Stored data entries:
----

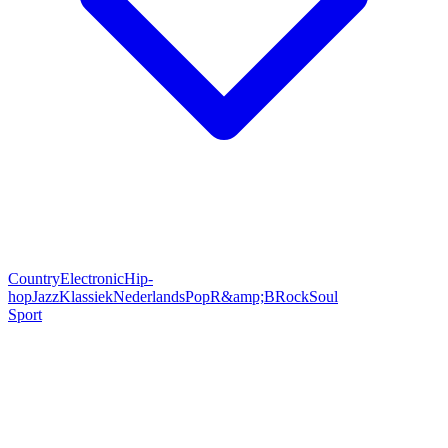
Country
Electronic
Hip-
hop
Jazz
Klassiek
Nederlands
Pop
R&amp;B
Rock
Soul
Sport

----

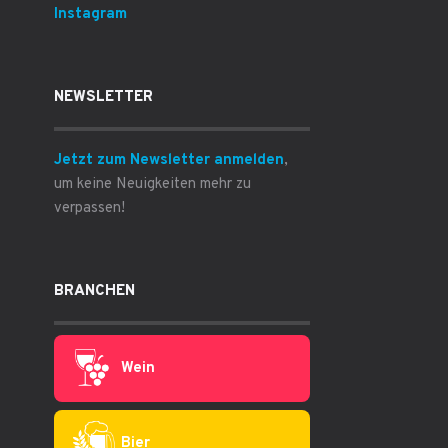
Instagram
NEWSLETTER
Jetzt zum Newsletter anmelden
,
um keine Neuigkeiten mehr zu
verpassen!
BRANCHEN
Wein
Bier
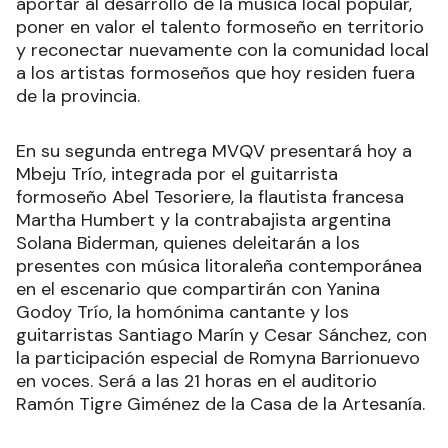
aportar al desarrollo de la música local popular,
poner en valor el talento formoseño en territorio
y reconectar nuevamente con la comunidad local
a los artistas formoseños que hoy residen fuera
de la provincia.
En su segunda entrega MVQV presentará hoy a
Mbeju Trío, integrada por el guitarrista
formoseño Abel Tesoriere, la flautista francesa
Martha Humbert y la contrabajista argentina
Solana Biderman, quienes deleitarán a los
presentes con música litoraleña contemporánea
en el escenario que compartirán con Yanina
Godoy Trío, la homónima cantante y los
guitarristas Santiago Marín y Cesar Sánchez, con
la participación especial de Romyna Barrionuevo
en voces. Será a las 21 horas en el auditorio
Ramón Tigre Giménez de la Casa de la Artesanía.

----

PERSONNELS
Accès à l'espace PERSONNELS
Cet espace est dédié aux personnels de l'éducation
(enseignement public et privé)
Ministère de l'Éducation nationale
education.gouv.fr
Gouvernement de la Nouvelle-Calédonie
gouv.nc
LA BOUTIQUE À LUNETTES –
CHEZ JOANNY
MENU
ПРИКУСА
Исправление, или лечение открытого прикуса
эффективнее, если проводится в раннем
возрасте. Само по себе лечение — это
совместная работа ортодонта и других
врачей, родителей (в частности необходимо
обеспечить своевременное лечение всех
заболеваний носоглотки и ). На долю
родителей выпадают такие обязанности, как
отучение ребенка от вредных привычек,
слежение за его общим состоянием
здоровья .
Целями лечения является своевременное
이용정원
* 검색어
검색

----

**Task to carry out:**
Pick out every line of the material above that contains the string "espace", and copy each one in full.

**Task result:**
Accès à l'espace PERSONNELS
Cet espace est dédié aux personnels de l'éducation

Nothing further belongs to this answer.